Déjenme escupir algunas cifras de EE.UU. A partir del 2010, la autopercepción de depresión aumentó un 145% en niñas y 160% en niños. Por su parte, los estudiantes universitarios, en igual período, experimentan un aumento similar de ansiedad y depresión, en especial en la generación de 18-25 años. También entre 2010 al 2020 aumentaron en 188% las visitas a hospitales de niñas por heridas auto inferidas. En suicidio, la tasa aumentó sustantivamente, en especial entre los niños. Por otra parte, el número de estudiantes que dice que se reúne casi diariamente con amigos descendió bastante entre el 2010 y el 2017, al tiempo que aumentó el porcentaje de niños y niñas que duermen menos de 7 horas al día, que experimentan un sentimiento de soledad y que pasan colgados a las redes sociales. Cifras similares aparecen en otros países del hemisferio norte.
Esas cifras, que muestran una tendencia a partir del 2010, se gatillarían, según Haidt, por la inmersión al mundo digital: el lanzamiento del primer IPhone (2007) y su posterior popularidad, el arribo del “Like” y “Retweet” (2009), los celulares con cámara frontal para selfis (2010), la incorporación de Instagram a Facebook (2012) y la posibilidad de mejorar artificialmente nuestras fotos. Asimismo, se ve un retroceso en la autonomía de los niños/as para andar solos en espacios públicos y una disminución de las horas libres de juego.
Esa ansiedad se produciría por una sobreprotección al mundo real y una baja protección al mundo virtual, el reemplazo de “play-based childhood” por “phone-based childhood” y la adopción de un “modo defensivo” en contraste con otro de descubrimiento propio del mundo real. Chipe libre para surfear por internet y las redes sociales, aunque no se cumpla con el mínimo de edad requerido y eso produzca una sobreestimulación permanente de dopamina. Plataformas buscando acaparar toda nuestra atención y así extraernos información, para luego monetizarla vía publicidad.
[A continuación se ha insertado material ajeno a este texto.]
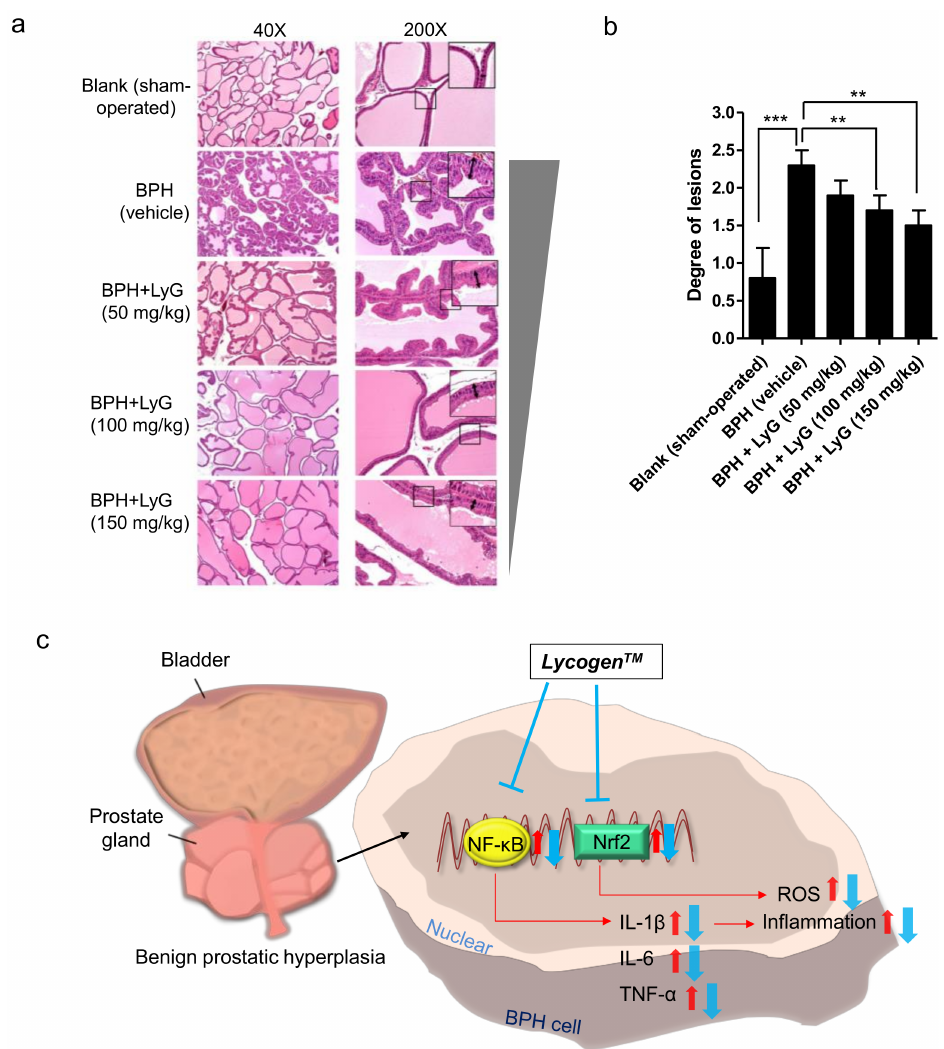
Figure 4. The histopathology of the prostate in the BPH-induced rats after being treated with Lycogen™. ( a ) A comparison of different doses of Lycogen on prostate hyperplasia according to H&E staining of the prostate sections. The H&E staining sections were photographed by microscope at 40- and 200-fold magnifications. The thickness of the epithelial was marked with double-headed arrows. The enlarged images represented the area indicated using a black square. The grey triangle represented a dose-dependent manner of the inhibition effect of Lycogen™ in BPH tissues. ( b ) The quantification of H&E staining sections was done according to a five grade score, included score 1: reflects minimal hyperplasia (<1%); score 2: reflects slight hyperplasia (1–25%); score 3: reflects moderate hyperplasia (26–50%); score 4: reflects moderately severe/high hyperplasia (51–75%); score 5: reflects severe/high hyperplasia (76–100%). The data were presented as a mean ± SEM. Blank: sham-operated; BPH: BPH-induced rats; BPH + LyG: BPH-induced rats combined with a Lycogen treatment (50, 100 and 150 mg/kg). Error bars represent ± SEM. ** p <0.01 and *** p <0.001, Student’s t -test. ( c ) Postulated mechanisms of how Lycogen may reduce BPH. References utilized in this composite figure include [1,2,6,7,30–32]. Red arrow represented up-regulation of gene/protein level; blue arrow represented down-regulation of gene/protein level. Blue T bar represented the inhibition effect of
Según Haidt, “La vida basada en el teléfono hace que sea difícil para las personas estar completamente presentes con los demás cuando están con otros, y sentarse en silencio consigo mismas cuando están solas”. Otra observación aún más triste: “los padres sienten que han perdido a sus hijos”, secuestrados por el teléfono.
Así, a partir de la generación Z estamos inmersos en un gran experimento: vivir en un mundo esencialmente digital, pensarse a sí mismo como un “online branding”, estar siempre conectados y sabiendo qué están haciendo los otros, en un contexto de privación social, privación de horas de sueño, fragmentación de la atención y adicción a las reacciones en las redes sociales y al bombardeo constante de puras trivialidades.
El remedio es radical y pasa porque los padres y los colegios se empoderen y lo hagan colectivamente. Cero pantallas a menores de 2 años, salvo video conferencias familiares. No regalar teléfonos inteligentes a los colegiales, sino unos que apenas permitan llamadas. Prohibir teléfonos en el colegio, tanto en clases como recreos. Prohibir redes sociales antes de los 16 y obligar a que las empresas que administran estas plataformas comprueben su veracidad. Alentar más juegos del mundo real no supervisados por adultos.
Nada de fácil: ni nuestro horrible caso de Deepfake ni el panorama general. Me temo que será difícil recuperarnos de esta adicción a nuestros teléfonos, especialmente a la generación que nació con ellos, y volver a disfrutar del mundo real, con sus naturales espacios de aburrimiento.